The Electrohome ECP series has been a very popular 7” ES focusing set. It’s easy to set up, relatively reliable and shows a good image. I've sold hundreds of these over the years with excellent results.

There were several models and generations of ECP projectors. The first model unrelated to the other ECP series was the ECP 2000. It came out circa 1984 and had a unique prism setup internally to the projector so that all three CRT’s projected out of one lens. This model is now considered obsolete and will not be covered in this website.

The second generation was the ECP 3000 and 4000 models. The only difference between the 3XXX and 4XXX series was that the 3XXX series scanned to 55 Khz, the 4XXX series scanned to 80 Khz. Minor circuit changes occurred between the two models, but the board layout and setup was identical. These were made from 1988 to 1991. The 3000 and 4000 used Sony SD-187 tubes, the same found in a number of Sony and Barco sets. 7" ES focus tubes. Both have digital convergence and were relatively easy to set up. Many of the components were on PC board modules, making field service simple. The ECP series is taller than most projectors, making ceiling installation difficult if the room does not have a lot of height to it.

The next generation of ECP were the 2100, 3100 and 4100 series. The 2100 was a budget model, and had the wired setup remote deleted from the back of the set. A wireless remote was therefore mandatory for the operation of the 2100. The 3100 and 4100 had the wired setup remote included, and the scanning differences were the only changes between the two models. These sets improved on the convergence software, and other PC board changes were made, Some boards are interchangeable throughout the ECP line, others are model specific. These were made from 1991 to 1994.

Work to complete
Copy the Electrohome ECP projector text above word for word, from start to finish.

Raw data
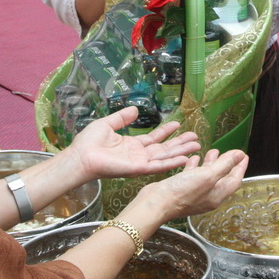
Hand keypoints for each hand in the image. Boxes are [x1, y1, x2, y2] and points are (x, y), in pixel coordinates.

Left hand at [65, 107, 199, 179]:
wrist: (81, 156)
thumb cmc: (88, 143)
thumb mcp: (107, 124)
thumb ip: (122, 118)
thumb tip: (135, 109)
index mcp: (131, 145)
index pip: (154, 138)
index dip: (167, 131)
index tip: (179, 124)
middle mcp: (138, 155)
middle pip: (164, 149)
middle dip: (180, 143)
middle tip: (196, 138)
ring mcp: (139, 163)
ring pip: (165, 157)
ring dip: (181, 152)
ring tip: (197, 146)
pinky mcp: (138, 169)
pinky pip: (158, 166)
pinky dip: (171, 163)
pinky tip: (184, 159)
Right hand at [134, 148, 247, 221]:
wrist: (156, 203)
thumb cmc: (182, 193)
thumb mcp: (207, 176)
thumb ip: (224, 165)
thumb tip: (239, 155)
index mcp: (217, 195)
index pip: (234, 179)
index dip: (240, 167)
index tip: (243, 155)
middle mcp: (208, 196)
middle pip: (222, 178)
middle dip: (227, 164)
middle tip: (231, 153)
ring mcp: (195, 193)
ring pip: (207, 176)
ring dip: (211, 163)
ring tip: (213, 151)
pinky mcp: (182, 189)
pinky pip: (193, 176)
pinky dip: (195, 166)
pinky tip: (193, 159)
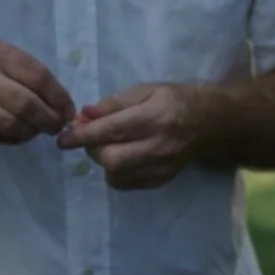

Output for this exercise
The Electrohome ECP series has been a very popular 7” ES focusing set. It’s easy to set up, relatively reliable and shows a good image. I've sold hundreds of these over the years with excellent results.

There were several models and generations of ECP projectors. The first model unrelated to the other ECP series was the ECP 2000. It came out circa 1984 and had a unique prism setup internally to the projector so that all three CRT’s projected out of one lens. This model is now considered obsolete and will not be covered in this website.

The second generation was the ECP 3000 and 4000 models. The only difference between the 3XXX and 4XXX series was that the 3XXX series scanned to 55 Khz, the 4XXX series scanned to 80 Khz. Minor circuit changes occurred between the two models, but the board layout and setup was identical. These were made from 1988 to 1991. The 3000 and 4000 used Sony SD-187 tubes, the same found in a number of Sony and Barco sets. 7" ES focus tubes. Both have digital convergence and were relatively easy to set up. Many of the components were on PC board modules, making field service simple. The ECP series is taller than most projectors, making ceiling installation difficult if the room does not have a lot of height to it.

The next generation of ECP were the 2100, 3100 and 4100 series. The 2100 was a budget model, and had the wired setup remote deleted from the back of the set. A wireless remote was therefore mandatory for the operation of the 2100. The 3100 and 4100 had the wired setup remote included, and the scanning differences were the only changes between the two models. These sets improved on the convergence software, and other PC board changes were made, Some boards are interchangeable throughout the ECP line, others are model specific. These were made from 1991 to 1994.